Il crinale delle Orobie corre parallelo alla Valtellina e separa le provincie di Sondrio e Bergamo. Ufficialmente offre una sola possibilità di passaggio, la lunga salita al Passo San Marco. Ufficiosamente anche il Passo Dordona è percorribile, almeno in bicicletta. Con un po’ di fantasia e masochismo si possono però cercare altri punti di passaggio.

Passo Salmurano in bicicletta

 

La sponda orientale del lago di Como è da percorrere sempre con cautela, almeno nella prima parte. Terminata questa ci si immette in Valtellina e una volta giunti a Morbegno si svolta a destra e si inizia a salire seguendo le indicazioni per Gerola Alta. Stradone ampio, pendenze contenute traffico scarso. Superata primi cinque chilometri ci si addentra nella Val Gerola in un contesto che diventa sempre più alpino e montano.

Primi chilometri di salita ancora in Valtellina.

Nonostante passino i chilometri si continuano a trovare piccoli paesi, che offrono punti di appoggio e diversi scorci suggestivi. Dopo aver spianato per un breve tratto la strada riprende a salire in prossimità del principale centro della valle: Gerola Alta. Qui si possono trovare alberghi, bar e persino le poste. Gli impianti sportivi del paese sono ben organizzati e fanno il paio con quelli sciistici che troverò più avanti.

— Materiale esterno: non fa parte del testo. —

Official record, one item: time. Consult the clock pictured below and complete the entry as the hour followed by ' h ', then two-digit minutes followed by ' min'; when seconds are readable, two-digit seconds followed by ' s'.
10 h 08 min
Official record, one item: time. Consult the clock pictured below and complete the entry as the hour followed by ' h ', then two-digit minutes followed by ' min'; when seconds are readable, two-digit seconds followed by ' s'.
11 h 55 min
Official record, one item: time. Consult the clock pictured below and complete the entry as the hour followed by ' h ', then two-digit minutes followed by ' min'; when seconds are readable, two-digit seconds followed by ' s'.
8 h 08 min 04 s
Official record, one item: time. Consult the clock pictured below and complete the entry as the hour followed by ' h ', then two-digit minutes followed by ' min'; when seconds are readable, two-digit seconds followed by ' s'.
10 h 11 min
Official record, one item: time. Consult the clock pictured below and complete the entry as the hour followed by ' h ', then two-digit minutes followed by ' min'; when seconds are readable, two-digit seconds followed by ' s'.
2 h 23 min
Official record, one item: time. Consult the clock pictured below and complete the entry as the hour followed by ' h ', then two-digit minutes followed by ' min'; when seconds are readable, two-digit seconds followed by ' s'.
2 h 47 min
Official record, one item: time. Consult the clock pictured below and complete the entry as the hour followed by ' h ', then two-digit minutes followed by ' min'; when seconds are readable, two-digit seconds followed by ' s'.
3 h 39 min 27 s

Un tornante nei pressi di Gerola Alta

 

Riempite le borracce in una delle tante fontane di acqua fresca che trovo sulla via, riprendo fiato prima dello sforzo finale. Resta l’asfalto sotto le mie ruote, ma le pendenze vanno spesso in doppia cifra. Tutto attorno solo boschi curati, cartelli che indicano l’inizio di qualche sentiero e alcune vecchie baite convertite a seconda casa. Più in alto si intravvede la montagna incisa dagli skilift e attraversata dai pali dell’alta tensione.

La salita è molto dura, ma io non posso usare gli impianti di risalita.

Nonostante l’impronta dell’uomo sia abbastanza importante, una volta giunto al piazzale delle funivie il paesaggio ripaga ugualmente degli sforzi compiuti. Fatiche che però non si concludono qui. Di fronte a me uno sterrato che appare subito irto e sassoso, lo imbocco di buona lena. Ogni tanto alcuni tratti di cemento agevolano l’incedere, ma le difficoltà si fanno sentire. 

Lasciato alle spalle il Rifugio Salmurano continuo a spinta.

Per raggiungere il Rifugio Salmurano bisogna ancora pedalare e spingere su una rampa di garage lunga poco meno di tre chilometri. Effettuato anche questo sforzo posso già scorgere il passo, che alla vista non sembra lontano. La bicicletta va spinta sul pendio erboso prestando attenzione alle buche e ai tratti più impervi. Manca ormai poco alla meta che è posta ad oltre 2000 metri.

Un tratto nevoso, sullo sfondo il passo è sempre più vicino.

 Ora il sentiero taglia decisamente a mezzacosta ed è intervallato da alcune lingue di neve che si superano senza difficoltà e pericolo. Con i piedi infreddoliti e bagnati prendo la bicicletta in spalla per lo sforzo finale. Una madonnina saluta il mio ingresso in terra orobica, un cartello del CAI mi aiuta a riconoscere le montagne circostanti dove il sole sta andando a nascondersi.

Foto di rito in vetta al passo

 

 La via per i Piani dell’Avaro appare troppo esposta da percorrere bici in spalla. Il cambio di programma mi porta ad affrontare una breve ma non semplice discesa per uno spiazzo sottostante, dove giungo in circa venti minuti. Vi trovo pure una panchina di legno e i segni di un fuoco, il luogo  perfetto per una montare la tenda.

La vista ripaga, dopo tanta fatica.

 

Da questo balcone sulla valle, avvolto dal silenzio e dalle montagne, posso finalmente appoggiare la bici atterra e riposare gambe e spalle. Dalla zanzariera della tenda alcune nuvole oscurano per pochi istanti il sentiero che scende a valle. L’indomani la ripresa sarà per quella via. Ancora bici in spalla per un ora circa fino a riprendere l’asfalto nei pressi di Cusio. La discesa in Val Brembana è solo una formalità prima del rientro.